■ **ABOUT THIS EXERCISE**: Each line holding the string "scholen" is to be copied from the data.

── SOURCE DATA

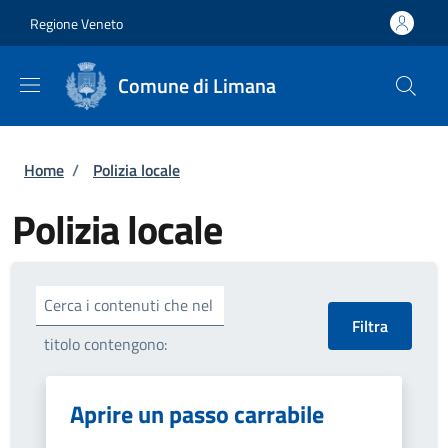
Salta al contenuto principale
Skip to footer content
Regione Veneto
Comune di Limana
Briciole di pane
Home
/
Polizia locale
Polizia locale
Cerca i contenuti che nel
titolo contengono:
Aprire un passo carrabile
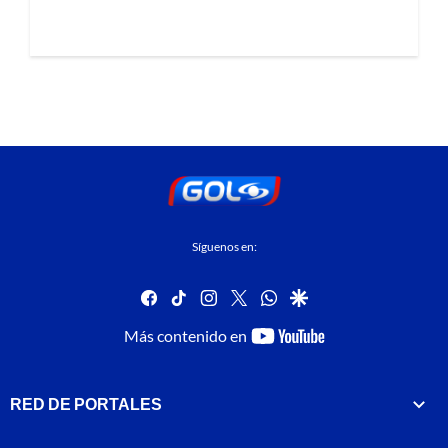
Síguenos en:
facebook
tiktok
instagram
twitter
whatsapp
google
youtube-
Más contenido en
footer
RED DE PORTALES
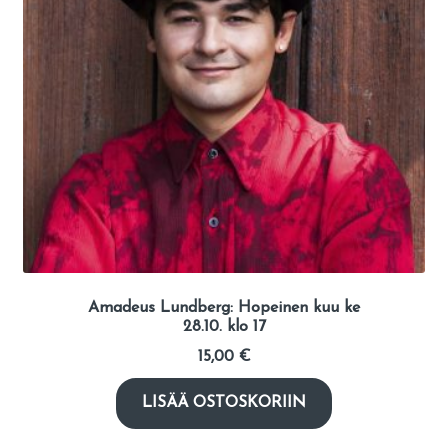
Amadeus Lundberg: Hopeinen kuu ke
28.10. klo 17
15,00
€
LISÄÄ OSTOSKORIIN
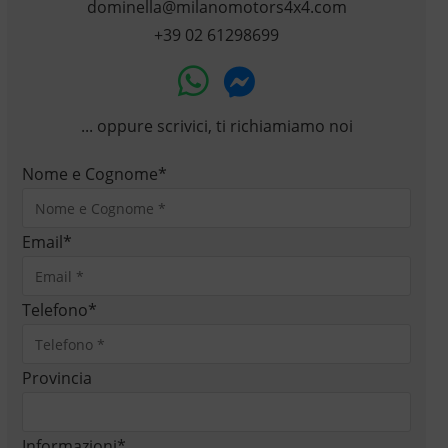
dominella@milanomotors4x4.com
+39 02 61298699
... oppure scrivici, ti richiamiamo noi
Nome e Cognome
*
Email
*
Telefono
*
Provincia
Informazioni
*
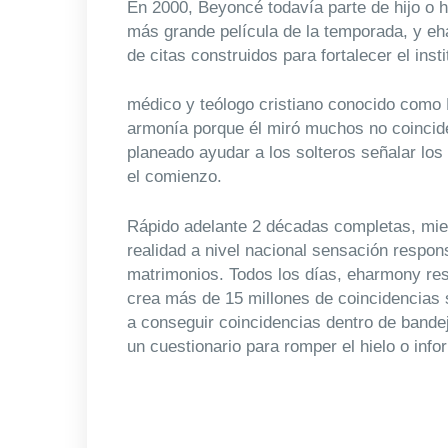
En 2000, Beyoncé todavía parte de hijo o h
más grande película de la temporada, y eh
de citas construidos para fortalecer el insti
médico y teólogo cristiano conocido como D
armonía porque él miró muchos no coincide
planeado ayudar a los solteros señalar los
el comienzo.
Rápido adelante 2 décadas completas, mient
realidad a nivel nacional sensación respon
matrimonios. Todos los días, eharmony rese
crea más de 15 millones de coincidencias 
a conseguir coincidencias dentro de bandej
un cuestionario para romper el hielo o infor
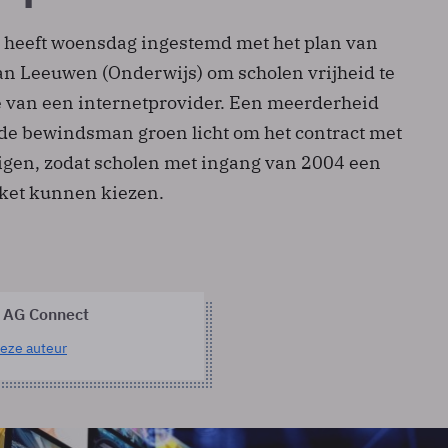
heeft woensdag ingestemd met het plan van
Van Leeuwen (Onderwijs) om scholen vrijheid te
e van een internetprovider. Een meerderheid
de bewindsman groen licht om het contract met
igen, zodat scholen met ingang van 2004 een
ket kunnen kiezen.
 AG Connect
eze auteur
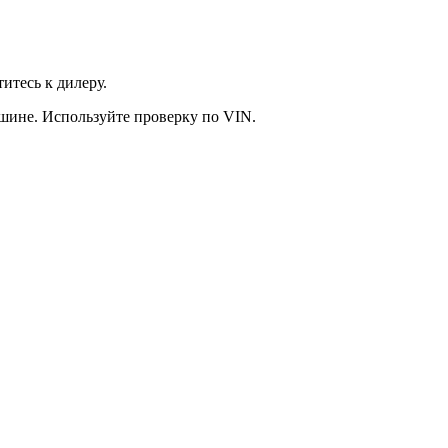
итесь к дилеру.
ашине. Используйте проверку по VIN.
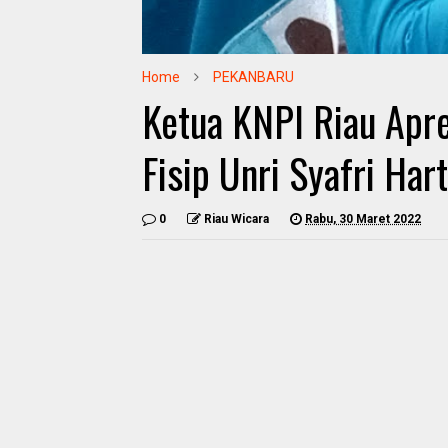
Home
PEKANBARU
Ketua KNPI Riau Apr
Fisip Unri Syafri Har
0
Riau Wicara
Rabu, 30 Maret 2022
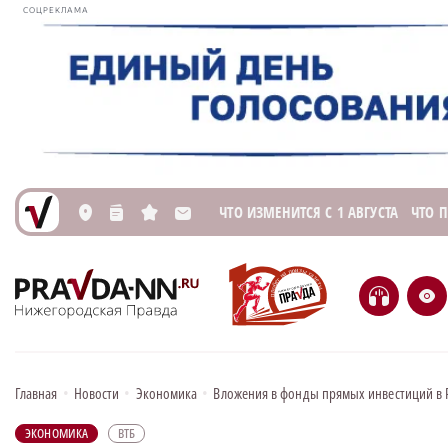
СОЦРЕКЛАМА
ЧТО ИЗМЕНИТСЯ С 1 АВГУСТА
ЧТО 
L
n
s
M
H
e
Главная
•
Новости
•
Экономика
•
Вложения в фонды прямых инвестиций в Р
ЭКОНОМИКА
ВТБ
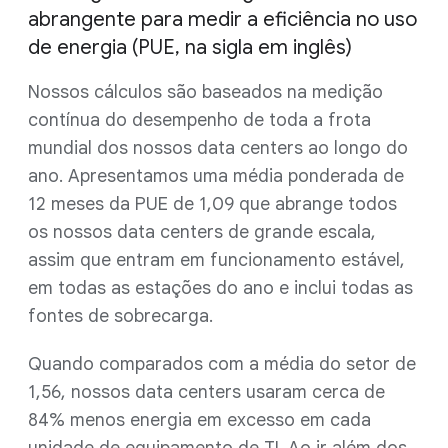
abrangente para medir a eficiência no uso
de energia (PUE, na sigla em inglês)
Nossos cálculos são baseados na medição
contínua do desempenho de toda a frota
mundial dos nossos data centers ao longo do
ano. Apresentamos uma média ponderada de
12 meses da PUE de 1,09 que abrange todos
os nossos data centers de grande escala,
assim que entram em funcionamento estável,
em todas as estações do ano e inclui todas as
fontes de sobrecarga.
Quando comparados com a média do setor de
1,56, nossos data centers usaram cerca de
84% menos energia em excesso em cada
unidade de equipamento de TI. Ao ir além dos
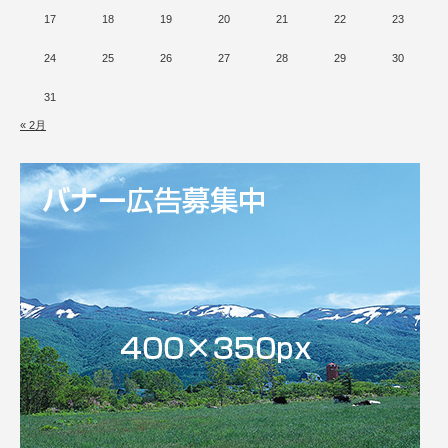
17
18
19
20
21
22
23
24
25
26
27
28
29
30
31
« 2月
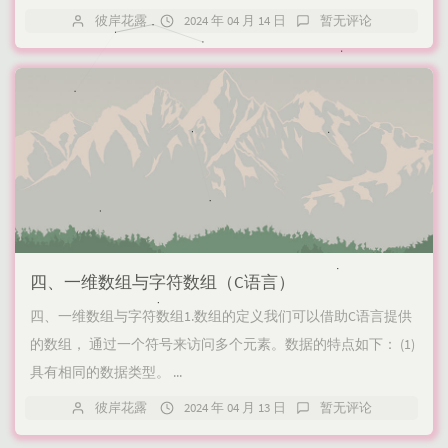
彼岸花露
2024 年 04 月 14 日
暂无评论
四、一维数组与字符数组（C语言）
四、一维数组与字符数组1.数组的定义我们可以借助C语言提供
的数组， 通过一个符号来访问多个元素。数据的特点如下：​ (1)
具有相同的数据类型。​ ...
彼岸花露
2024 年 04 月 13 日
暂无评论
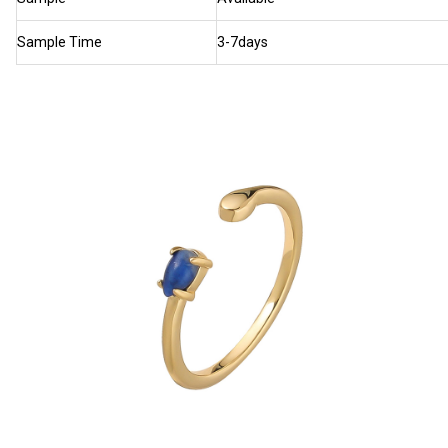
Sample Time
3-7days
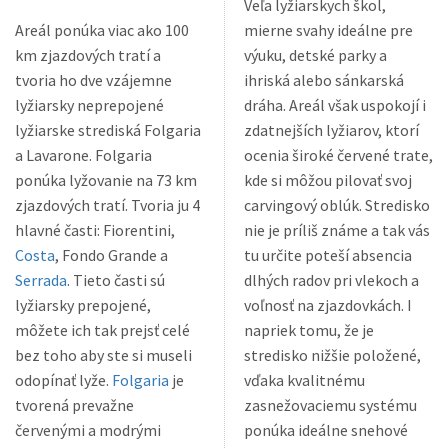
Veľa lyžiarskych škol,
Areál ponúka viac ako 100
mierne svahy ideálne pre
km zjazdových tratí a
výuku, detské parky a
tvoria ho dve vzájemne
ihriská alebo sánkarská
lyžiarsky neprepojené
dráha. Areál však uspokojí i
lyžiarske strediská Folgaria
zdatnejších lyžiarov, ktorí
a Lavarone. Folgaria
ocenia široké červené trate,
ponúka lyžovanie na 73 km
kde si môžou pilovať svoj
zjazdových tratí. Tvoria ju 4
carvingový oblúk. Stredisko
hlavné časti: Fiorentini,
nie je príliš známe a tak vás
Costa
, Fondo Grande a
tu určite poteší absencia
Serrada
. Tieto časti sú
dlhých radov pri vlekoch a
lyžiarsky prepojené,
voľnosť na zjazdovkách. I
môžete ich tak prejsť celé
napriek tomu, že je
bez toho aby ste si museli
stredisko nižšie položené,
odopínať lyže.
Folgaria
je
vďaka kvalitnému
tvorená prevažne
zasnežovaciemu systému
červenými a modrými
ponúka ideálne snehové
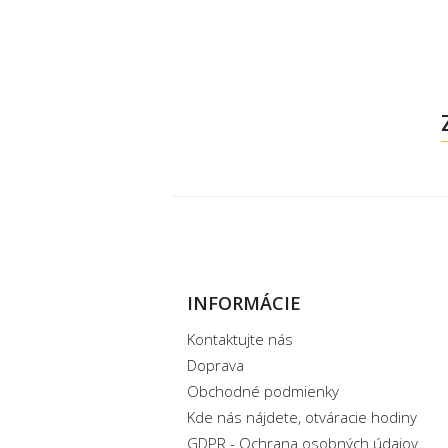
INFORMÁCIE
Kontaktujte nás
Doprava
Obchodné podmienky
Kde nás nájdete, otváracie hodiny
GDPR - Ochrana osobných údajov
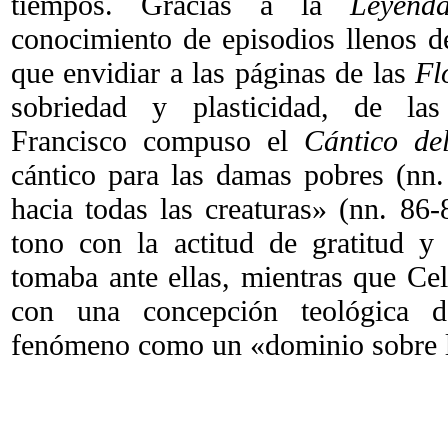
tiempos. Gracias a la
Leyend
conocimiento de episodios llenos d
que envidiar a las páginas de las
Fl
sobriedad y plasticidad, de las
Francisco compuso el
Cántico de
cántico para las damas pobres (nn.
hacia todas las creaturas» (nn. 86
tono con la actitud de gratitud y
tomaba ante ellas, mientras que Ce
con una concepción teológica 
fenómeno como un «dominio sobre l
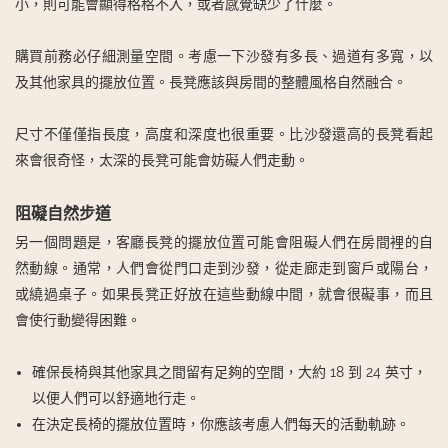
小，則可能會顯得格格不入，或者感覺缺少了什麼。
購買前務必仔細測量空間。考慮一下沙發有多長、過道有多寬，以
及其他家具的擺放位置。長凳應該與房間的整體風格自然融合。
尺寸不僅僅指長度，高度和深度也很重要。比沙發還高的長凳看起
來會很奇怪，太深的長凳可能會妨礙人們走動。
阻礙自然步道
另一個問題是，客廳長凳的擺放位置可能會阻礙人們在房間裡的自
然動線。通常，人們會從門口走到沙發，從走廊走到窗戶或陽台，
或繞過桌子。如果長凳正好放在這些動線中間，就會很礙事，而且
會使行動變得困難。
確保長椅與其他家具之間留有足夠的空間，大約 18 到 24 英寸，
以便人們可以舒適地行走。
在決定長椅的擺放位置時，你應該考慮人們每天的活動軌跡。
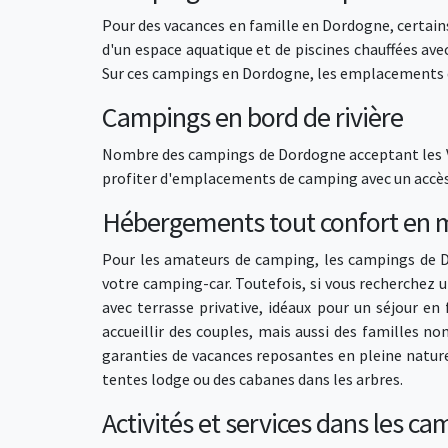
Pour des vacances en famille en Dordogne, certain
d'un espace aquatique et de piscines chauffées av
Sur ces campings en Dordogne, les emplacements d
Campings en bord de rivière
Nombre des campings de Dordogne acceptant les 
profiter d'emplacements de camping avec un accès d
Hébergements tout confort en 
Pour les amateurs de camping, les campings de D
votre camping-car. Toutefois, si vous recherche
avec terrasse privative, idéaux pour un séjour e
accueillir des couples, mais aussi des familles n
garanties de vacances reposantes en pleine natu
tentes lodge ou des cabanes dans les arbres.
Activités et services dans les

────

■ **RESPONSE AREA**:
Van Leeuwen (Onderwijs) om scholen vrijheid te
igen, zodat scholen met ingang van 2004 een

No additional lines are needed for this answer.